Of course, many other workplaces that are perceived to pose a higher employee risk than is typical will have to provide significantly more in the way of medical equipment and safety infrastructure. The so-called “first aid arrangements” for such workplaces are normally determined by means of a first-aid assessment.
A first aid assessment will include consideration of three basic things:
- the workplace
- the workforce
- the hazards and the risks present.
This is also the order in which these things should be considered. So first off, what type of workplace do you have? Are there long corridors where slipping is likelier than elsewhere? Is there any heavy or high-powered machinery that could potentially cause an accident? Are there any fall hazards such as steep stairs, balconies, and so on?

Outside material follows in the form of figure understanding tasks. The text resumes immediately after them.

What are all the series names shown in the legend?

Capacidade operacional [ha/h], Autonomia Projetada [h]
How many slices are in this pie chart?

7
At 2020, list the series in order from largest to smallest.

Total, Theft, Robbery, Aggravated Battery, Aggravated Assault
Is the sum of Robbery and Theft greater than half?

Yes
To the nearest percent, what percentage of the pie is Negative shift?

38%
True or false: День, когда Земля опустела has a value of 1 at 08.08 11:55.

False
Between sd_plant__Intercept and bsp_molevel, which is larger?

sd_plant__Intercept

You should also consider whether the cleaning routine in your workplaces poses any particular hazards. For example, how potentially hazardous is a mopped floor in the different parts of your building. A mopped floor in a small cupboard is less hazardous, for example, than a mopped floor on the landing of steep staircase. Normally, this will necessitate wet floor signs or even safety barriers in certain areas. Not only will this be to prevent accidents, but also to respond to them appropriately wherever they may arise.
Build a Best Program
Following a first-aid assessment, you should aim to build a medical response and safety program based upon your findings and in accordance with legal regulations in your jurisdiction. You might wish to consult the Occupational Safety and Health Administration (OSHA) in order to do so effectively.

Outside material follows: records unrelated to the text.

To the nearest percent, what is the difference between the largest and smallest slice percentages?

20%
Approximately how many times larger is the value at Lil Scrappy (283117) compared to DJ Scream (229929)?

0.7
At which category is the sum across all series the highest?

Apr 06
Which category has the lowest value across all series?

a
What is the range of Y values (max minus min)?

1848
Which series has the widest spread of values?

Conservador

The OSHA guidelines suggest that you choose and assign a first-aid provider based upon your business type. This will in turn dictate what type of medical equipment you need to install. And after this has been done, a consultation with your employees is essential. It is probably asking too much – and a little unnecessary – to train every employee in the administration of first aid, but you should always have someone on the premises who is able to use the equipment you have installed following an assessment of your workplace risks and deference to official guidelines such as OSHA.
Something that every employee should be aware of though is where the medical equipment is situated and how to use that equipment designed for an emergency response. You cannot rely on one or two specially trained employees to always be instantly available, therefore every employee should have a basic knowledge of what medical equipment is available to hand and how to use it. Organizations like the American Red Cross supply basic training programs to employees as well as assistance for offices planning their medical and safety infrastructure programs.
Install a Defibrillator
One item of medical equipment is perhaps due a special mention. We have already said that what medical equipment is necessary will vary greatly depending on the workplace, but some items are a very good idea in nearly all cases. A defibrillator is one such item of medical equipment.
Automated external defibrillators are widely available and a very useful item of office medical equipment. The reason you should consider one regardless of what type of business you have is that anyone – in any job and at any time – can have a cardiac arrest. You can think of this particular risk as universal and therefore having a defibrillator to hand as universally a good idea. All employees can be trained to effectively use one of these devices. They do not require any complex or special expertise and they are known to increase survival rates in cases of cardiac arrest by up to 40%.
Stock Up and Be Ready
A final general tip to finish on might be that you should always keep yourself stocked up with the medical supplies you require based upon the medical equipment that you have installed.
As mentioned, it is difficult to be too specific when it comes to recommending a medical or safety infrastructure for your place of work. Yet by following this basic outline of procedure – assessment, implementation, employee education – you can be sure that everything else will fall into place pretty quickly. And you will be thankful for it in the long run.